Author: Tina Gasperson
Andreu was “not a fan of Windows” because of his history and experience with that operating system. He could see Microsoft-related problems, such as having to bounce servers on a weekly basis, from the start of his tenure at Ogilvy. For him, the right direction was clear: open source.
Andreu says he really didn’t have a problem convincing Ogilvy executives that they should do an overhaul of the IT system. They were sold on his “sales pitches” because, he says, they trusted his military and government IT background. “They were willing to take the gamble,” especially when they realized that by using Linux they would be saving money not only in licensing fees but also in increased server uptime and reduced hardware needs. “I drove for optimal performance from the least amount of hardware,” he says.
Andreu felt his choice was between Unix and Linux, but he opted for Linux because it gave him more “flexibility and power than Unix could.” Between Andreu and the four other engineers in his department, they have coding abilities in C/C++, Java, PHP, and Perl – and of course, SQL.
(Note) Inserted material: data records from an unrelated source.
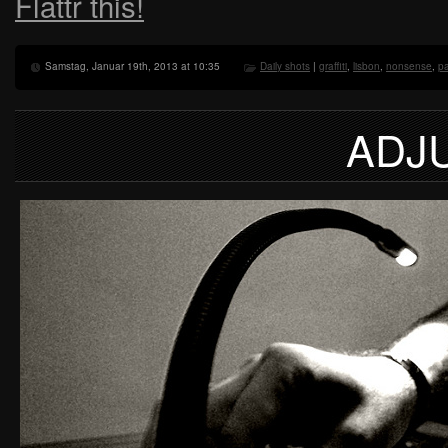
Flattr this!
Samstag, Januar 19th, 2013 at 10:35
Daily shots
|
graffiti
,
lisbon
,
nonsense
,
pa
ADJ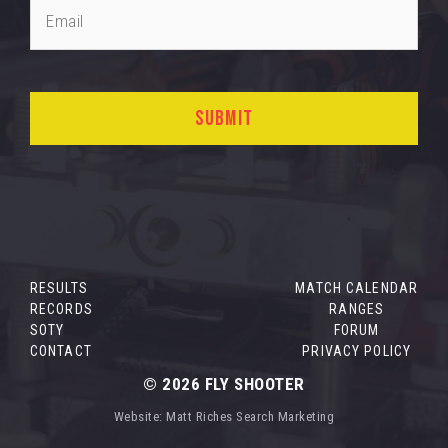
RESULTS
MATCH CALENDAR
RECORDS
RANGES
SOTY
FORUM
CONTACT
PRIVACY POLICY
© 2026
FLY SHOOTER
Website:
Matt Riches Search Marketing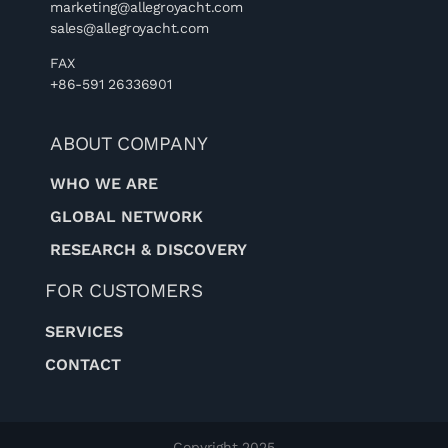
marketing@allegroyacht.com
sales@allegroyacht.com
FAX
+86-591 26336901
ABOUT COMPANY
WHO WE ARE
GLOBAL NETWORK
RESEARCH & DISCOVERY
FOR CUSTOMERS
SERVICES
CONTACT
Copyright 2025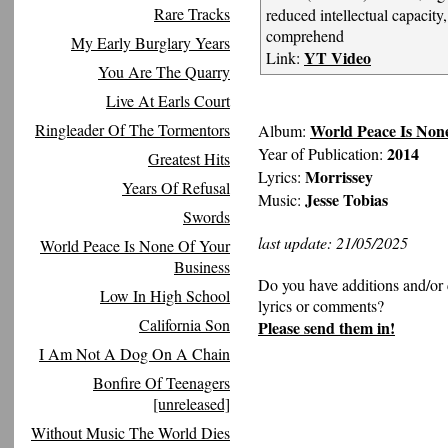
Rare Tracks
reduced intellectual capacity,
comprehend
My Early Burglary Years
YT Video
Link:
You Are The Quarry
Live At Earls Court
World Peace Is Non
Ringleader Of The Tormentors
Album:
2014
Year of Publication:
Greatest Hits
Morrissey
Lyrics:
Years Of Refusal
Jesse Tobias
Music:
Swords
last update: 21/05/2025
World Peace Is None Of Your
Business
Do you have additions and/or 
Low In High School
lyrics or comments?
California Son
Please send them in!
I Am Not A Dog On A Chain
Bonfire Of Teenagers
[unreleased]
Without Music The World Dies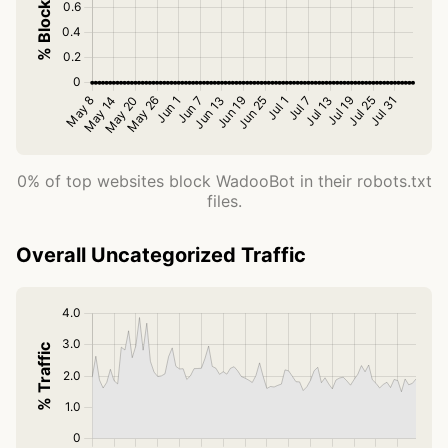
0% of top websites block WadooBot in their robots.txt
files.
Overall Uncategorized Traffic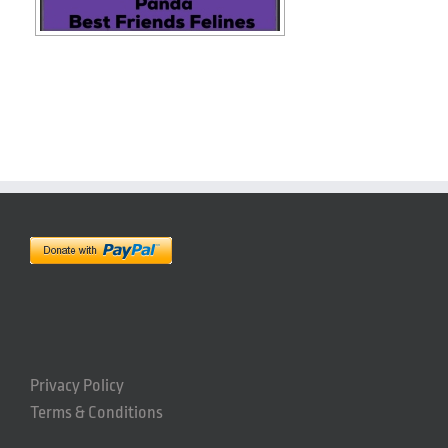
Privacy Policy
Terms & Conditions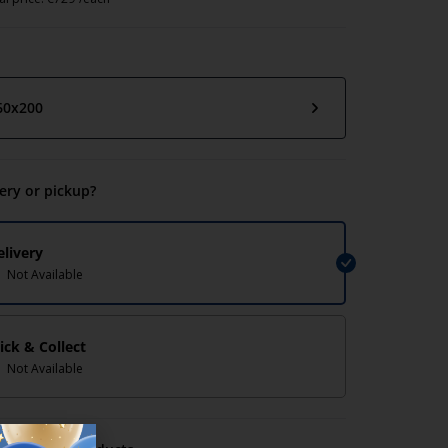
60x200
very or pickup?
elivery
Not Available
lick & Collect
Not Available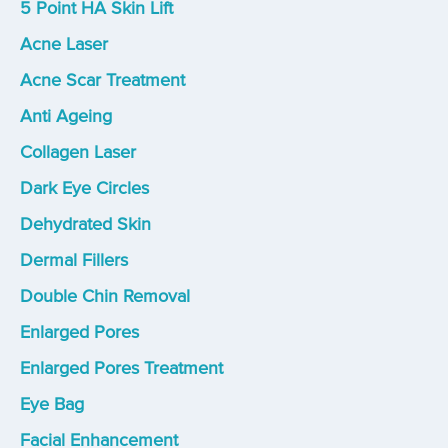
5 Point HA Skin Lift
Acne Laser
Acne Scar Treatment
Anti Ageing
Collagen Laser
Dark Eye Circles
Dehydrated Skin
Dermal Fillers
Double Chin Removal
Enlarged Pores
Enlarged Pores Treatment
Eye Bag
Facial Enhancement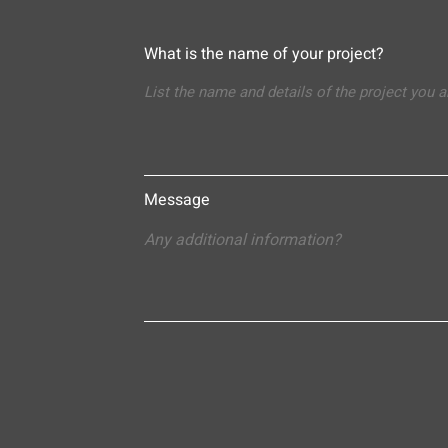
What is the name of your project?
Message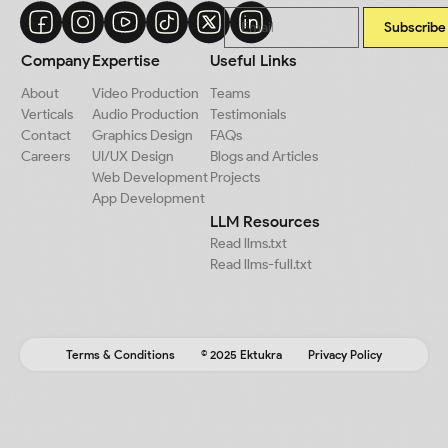
Subscribe
Company
Expertise
Useful Links
About
Video Production
Teams
Verticals
Audio Production
Testimonials
Contact
Graphics Design
FAQs
Careers
UI/UX Design
Blogs and Articles
Web Development
Projects
App Development
LLM Resources
Read llms.txt
Read llms-full.txt
Terms & Conditions
© 2025 Ektukra
Privacy Policy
With that “deep skill set,” Andreu wanted more than what he calls “black box” technology. Instead, he looked for software that would allow his staff to use its knowledge to customize the platform and develop its own applications to run Ogilvy’s business systems with optimum efficiency.
“Probably the coolest coding stuff at Ogilvy Worldwide IT is the Web services and federated ID work we have done. All of the code is written in-house in J2EE technology and is hosted on a farm of JBoss 4 servers,” Andreu says. Ogilvy also had its own certificate authority and signs its own X.509 certificates, all based on OpenSSL and entirely coded and built in-house.
Not only that, but Ogilvy’s global corporate directory is based on OpenLDAP and built in-house at zero software cost.
“I wanted the deep assurance that whatever we used to build our technology would be patched in a timely fashion as needed. I also wanted to keep that patching need to a minimum, so from a stability and security perspective, open source was the only way to go for us.”
The differences in power and stability were immediately obvious. With Windows, Andreu says the department had a quad-processor server running one Internet Information Server-based application. “Now on two dual-processor servers I run at least 15 Web-based applications,” he says. “On Windows that just doesn’t work.”
The switch to Linux and other open source software didn’t come without challenges. “At first, Oracle did not play nicely in the Linux world,” Andreu says. “Our first attempts were with Red Hat, and Oracle was a bear.” The company changed direction and went with SUSE, and finally managed to get some clean Oracle installations “all the way down to the client level.”
For Andreu, everything else was straightforward. “The Linux aspects of it have been successful from day one.”
“I am fortunate because I have a solid team. I am a totally hands-on director. My team knows this stuff inside out. I have yet to see us ever make a support call. Since [Linux] is the underlying operating system it gets almost no face time. The applications and the code are what gets the face time.”
“We’ve leveraged open source to the max.”